La prevenzione diventa arte, mascherine dipinte e messe all'asta per opere di beneficienza. L'iniziativa della Misericordia di Sansepolcro

La prevenzione diventa arte, mascherine dipinte e messe all'asta per opere di beneficienza. L'iniziativa della Misericordia di Sansepolcro
La prevenzione diventa arte, mascherine dipinte e messe all'asta per opere di beneficienza. L'iniziativa della Misericordia di Sansepolcro

La collaborazione fra associazioni e aziende locali ha dato modo di creare una serie di mascherine prodotte per la Misericordia di Sansepolcro che raccontano il momento di emergenza che stiamo vivendo.

Le mascherine realizzate da Laura Gracci con Del Siena Group non avendo ottenuto il certificato per l’utilizzo sanitario sono state convertite in opere d’arte. Grazie infatti all’idea di Cosetta Gasparri, Governatore della Confraternita di Misericordia di Sansepolcro che ha coinvolto Michele Foni Responsabile della Compagnia Artisti è stato possibile utilizzare questi presidi come delle vere e proprie tele che raccontano in maniera fantasiosa e colorata questo periodo. Chiunque volesse dunque cimentarsi nella pittura di altre mascherine prodotte, ma non utilizzabili è possibile farne richiesta per poterle poi riconsegnare alla sede della confraternita che avrà cura di custodirle come vere opere d’arte che raccontano un pezzo della nostra storia. Quando tutto sarà finito i preziosi manufatti saranno raccolti in una mostra con vendita all’asta il cui ricavato andrà in beneficenza.

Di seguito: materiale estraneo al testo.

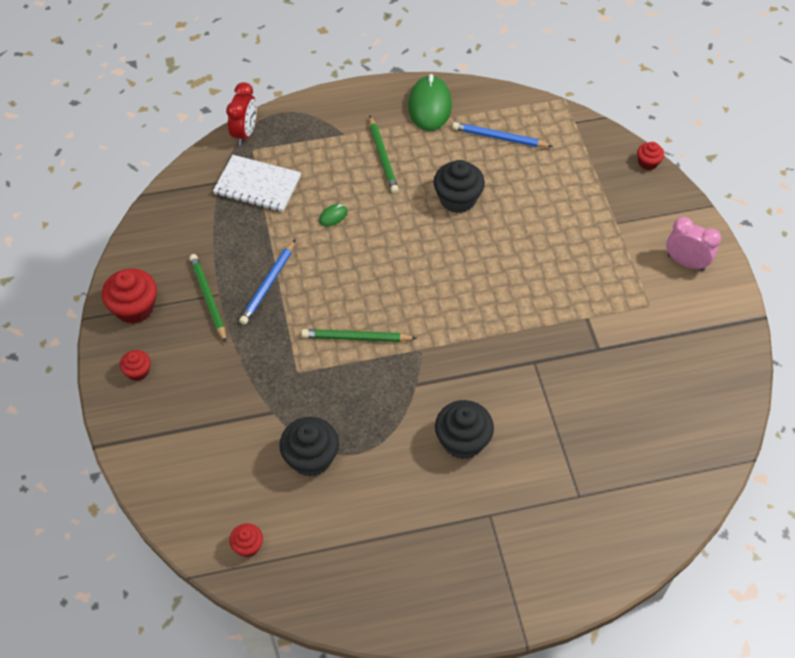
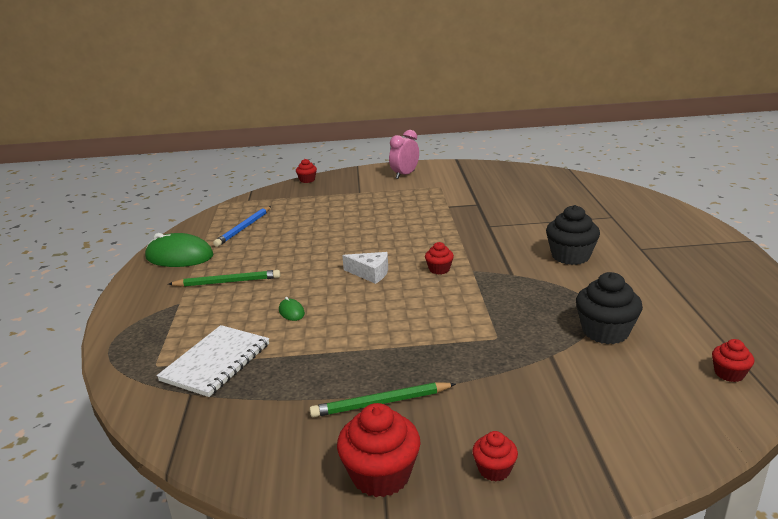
camera: 80 degrees left, 30 degrees down
red clock [226,82,257,146] -> none
blue pencil [239,239,296,325] -> none
green pencil [301,329,417,342] -> none
black cupcake [434,160,485,213] -> none
none -> white cheese [342,252,388,284]
none -> red cupcake [425,242,454,274]

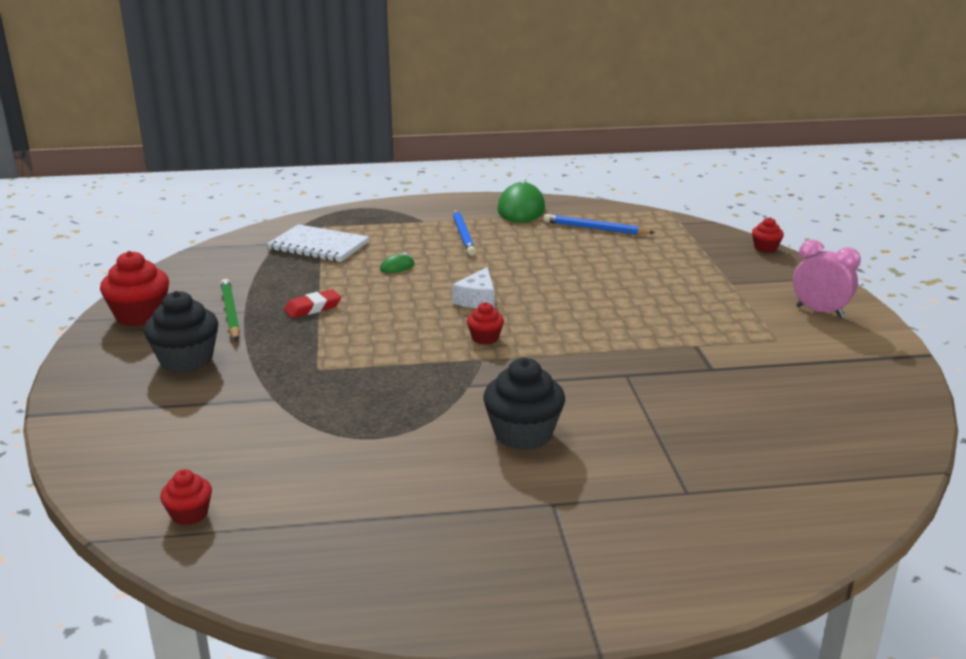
camera: 85 degrees right, 0 degrees up
green pencil [168,270,280,287] -> blue pencil [453,210,476,256]
red cupcake [472,431,518,481] -> none
black cupcake [576,272,643,344] -> black cupcake moved to [144,291,218,373]
none -> red eraser [284,289,341,318]

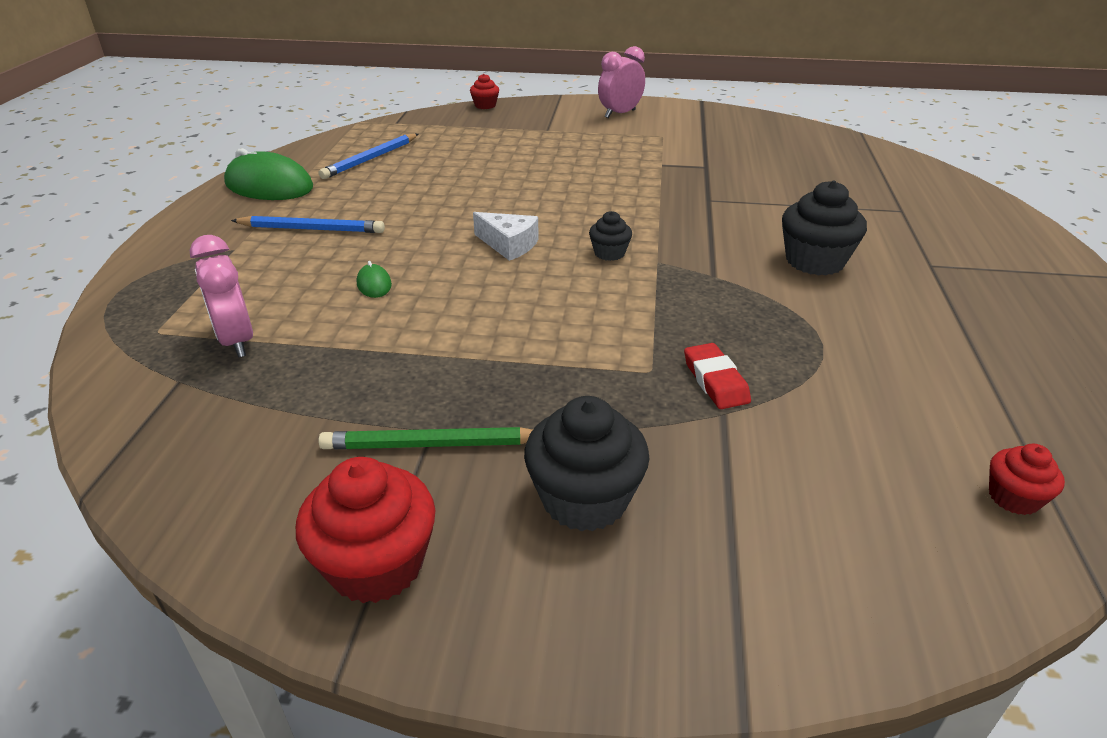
camera: 75 degrees left, 10 degrees up
white notebook [267,224,369,262] -> pink clock [190,235,253,358]
red eraser [284,289,341,318] -> red eraser moved to [684,343,751,409]
red cupcake [467,302,504,344] -> black cupcake [589,211,632,261]

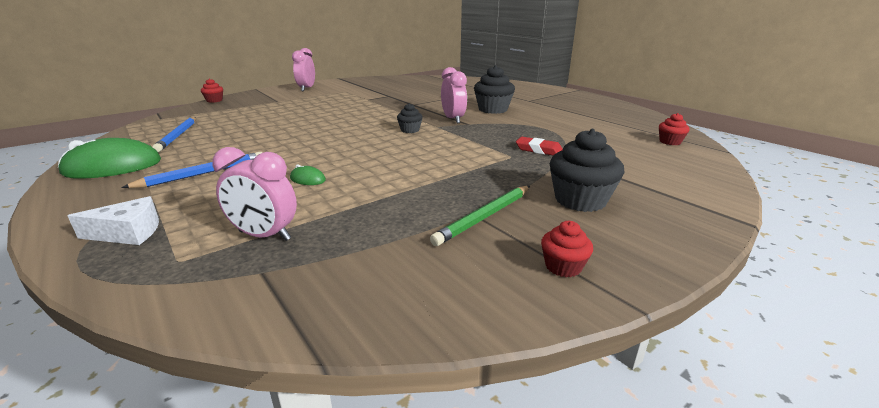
camera: 45 degrees left, 10 degrees down
red cupcake [296,457,435,603] -> red cupcake [541,221,593,277], size x0.55
white cheese [473,212,539,261] -> white cheese moved to [68,196,159,245]
none -> pink clock [441,67,467,124]

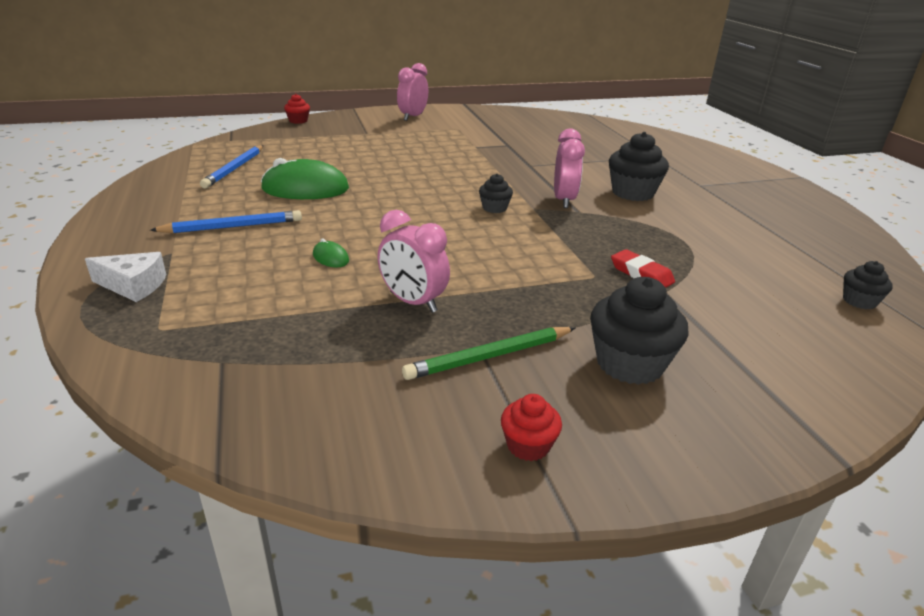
camera: 20 degrees right, 5 degrees up
green mouse [58,138,161,179] -> green mouse moved to [261,158,349,199]
pink clock [212,147,297,241] -> pink clock moved to [378,210,450,313]
red cupcake [659,113,690,145] -> black cupcake [843,261,893,309]

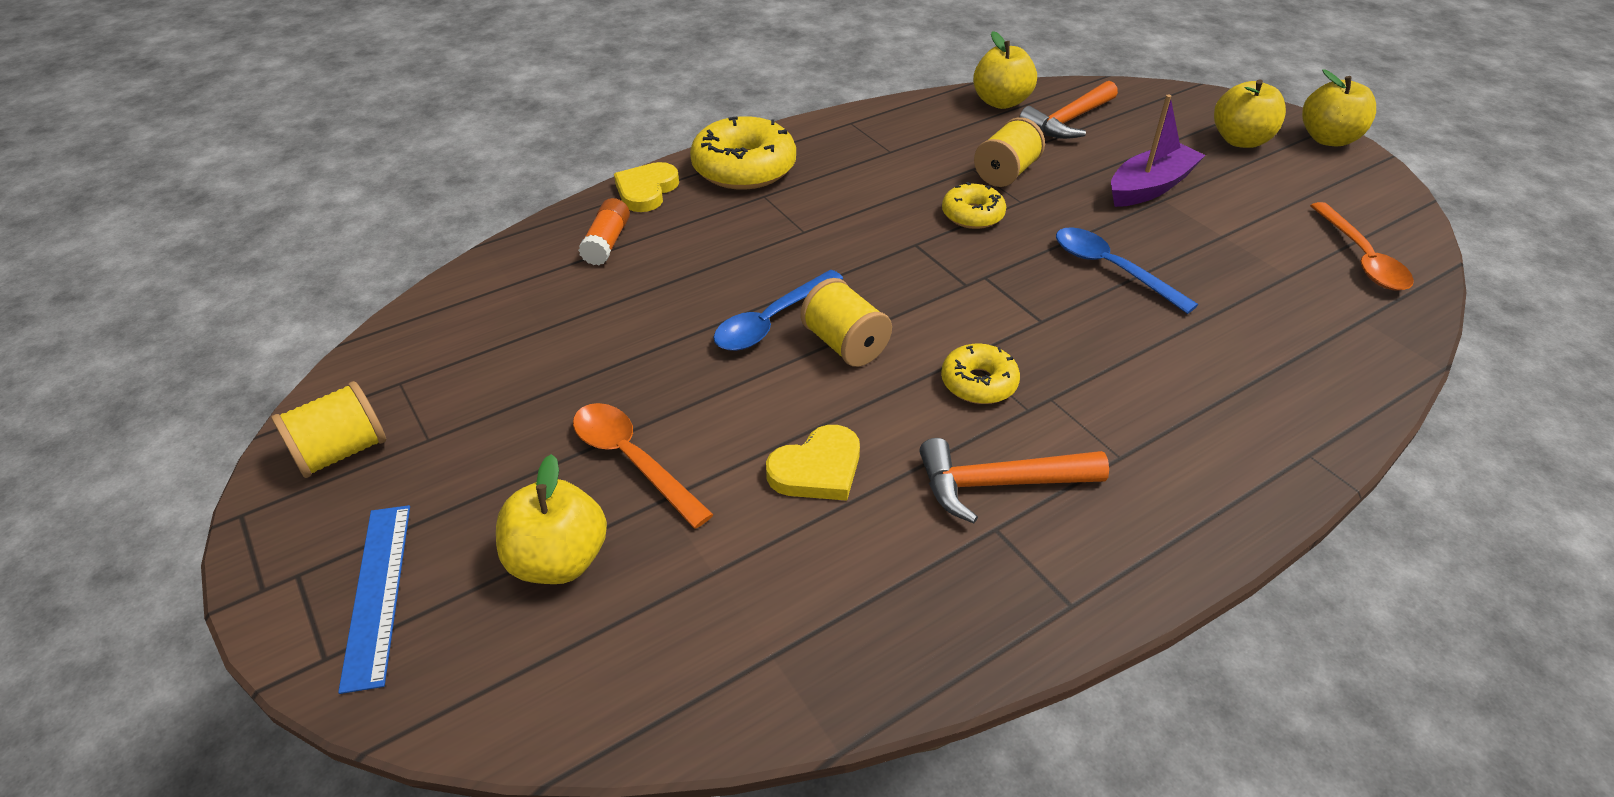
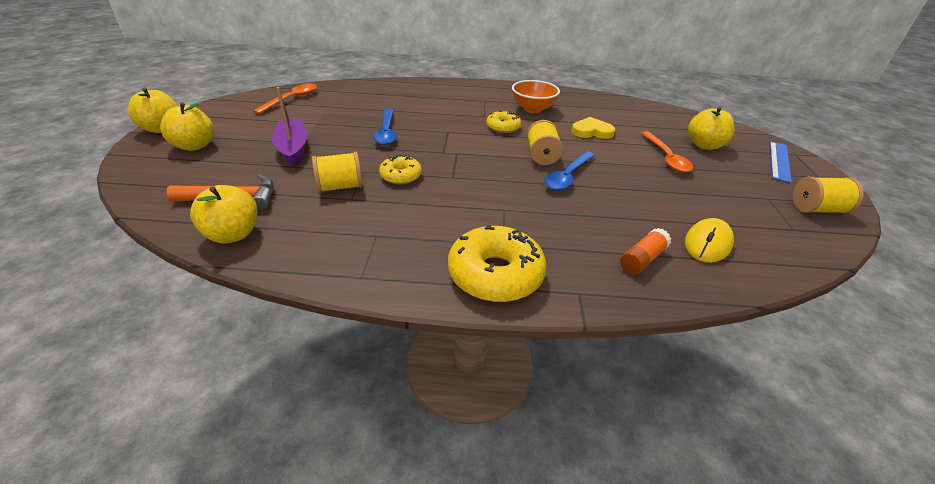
camera: 145 degrees left, 5 degrees down
yellow heart [614,162,679,212] -> none
blue spoon [713,270,843,351] -> blue spoon turned 135 degrees clockwise [544,151,595,190]
orange hammer [919,438,1109,523] -> orange bowl [512,80,560,113]
purple boat [1111,95,1205,207] -> purple boat turned 75 degrees clockwise [272,87,308,166]
none -> yellow mouse [685,218,734,263]

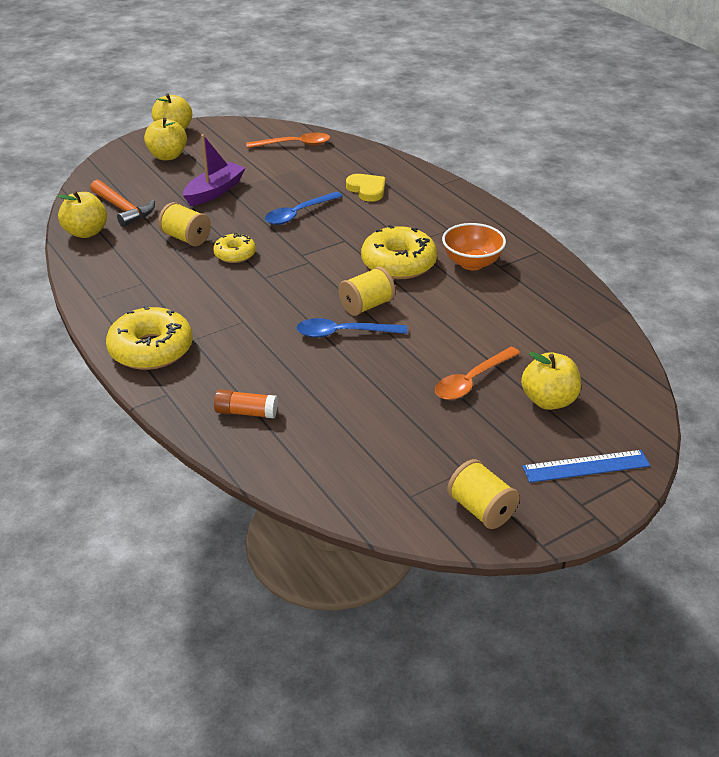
camera: 55 degrees right, 0 degrees up
yellow donut [486,110,521,133] -> yellow donut [361,225,437,279], size x1.77
yellow heart [571,117,615,139] -> yellow heart moved to [346,174,385,202]
yellow mouse [685,218,734,263] -> none

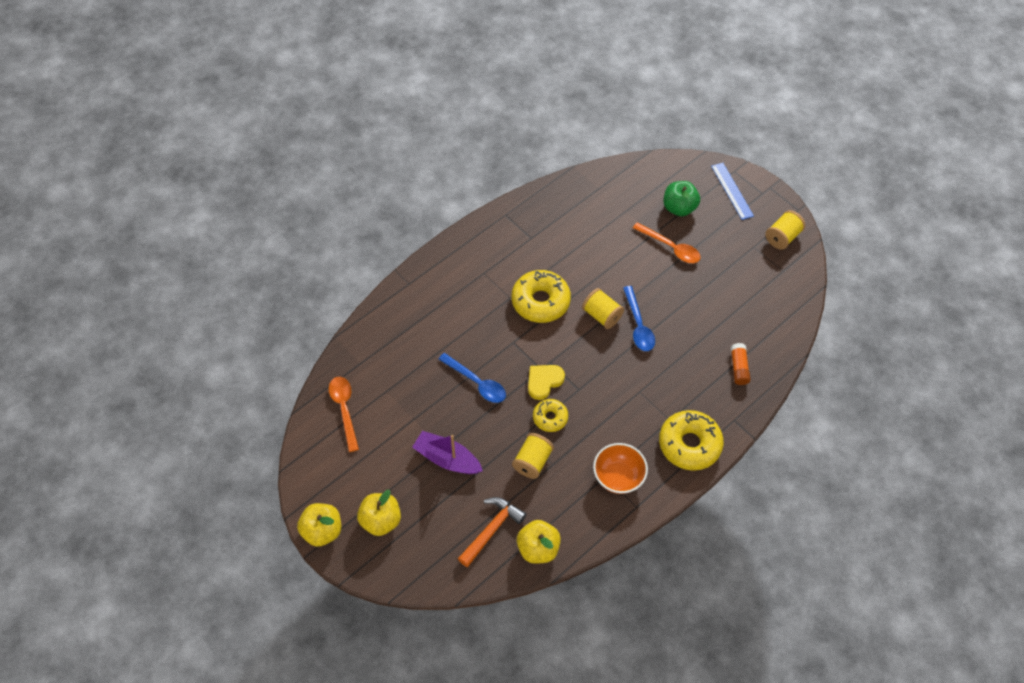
camera: 100 degrees left, 20 degrees up
yellow heart [346,174,385,202] -> yellow heart moved to [528,365,565,400]
orange bowl [442,223,506,270] -> orange bowl moved to [593,443,648,494]
yellow apple [521,352,581,410] -> green apple [664,181,700,216]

“L’organizzazione almeno per il momento ha intenzione di distribuire una mascherina per ogni artista per garantire che tutti i creativi ne abbiano almeno una e questo in considerazione del numero delle mascherine disponibili – dice ancora Michele Foni – ma nulla esclude che, nel momento in cui ci rendessimo conto che ne dovessero avanzare, gli artisti e i creativi ne possano dipingere anche più di una cadauno”. Messaggi di speranza ci arrivano dai disegni, dalle scritte, delle #mascherine della Misericordia di Sansepolcro dipinte da artisti locali per dirci che #distantimauniti ce la faremo! E che #andràtuttobene; è questo il testo già diffuso dagli spazi informatici della Federazione Misericordie della Toscana. Come detto i manufatti saranno raccolti in una mostra con vendita all’asta il cui ricavato andrà in beneficenza per iniziative curate e custodite dalla Misericordia stessa in direzione della riconquista dello stato di salute e benessere che la pandemia ci ha negato. Gli interessati possono dunque iniziare ad andare a  prendere la mascherina da dipingere magari approfittando dell’uscita da casa dovuta per la spesa. Intanto sono giunti alla Misericordia i primi piccoli capolavori realizzati da Mario Argenti, Stefano Camaiti, Lelia Riguccini e Alessandro Tizzi, personalmente contattati dalla Dottoressa Gasparri. Con l’intenzione di raggiungere il maggior numero di creativi la Confraternita è disponibile anche al numero dell’Ufficio soci 0575740325,  per eventuali accordi e consegne straordinari, ma gli organizzatori si scusano preventivamente con quegli artisti che, a causa delle restrizioni in corso, non sarà possibile raggiungere con la mascherina da dipingere. Gli organizzatori chiedono ai creativi, in fatto di tematiche, di liberare la fantasia come meglio credono, oppure di realizzate un pezzettino della loro più solita creatività in questo significativo pezzo di stoffa senza rimanere obbligatoriamente legati ai messaggi sanitari di questi giorni proprio perché questi manufatti al momento dell’asta potranno meglio incontrare il consenso di quanti vorranno aggiudicarsene uno scegliendo di finanziare il progetto di beneficenza. La creatività e l’arte si dimostrano ancora una volta cose che aiutano a vivere dando l’energia necessaria per superare anche i momenti più difficili.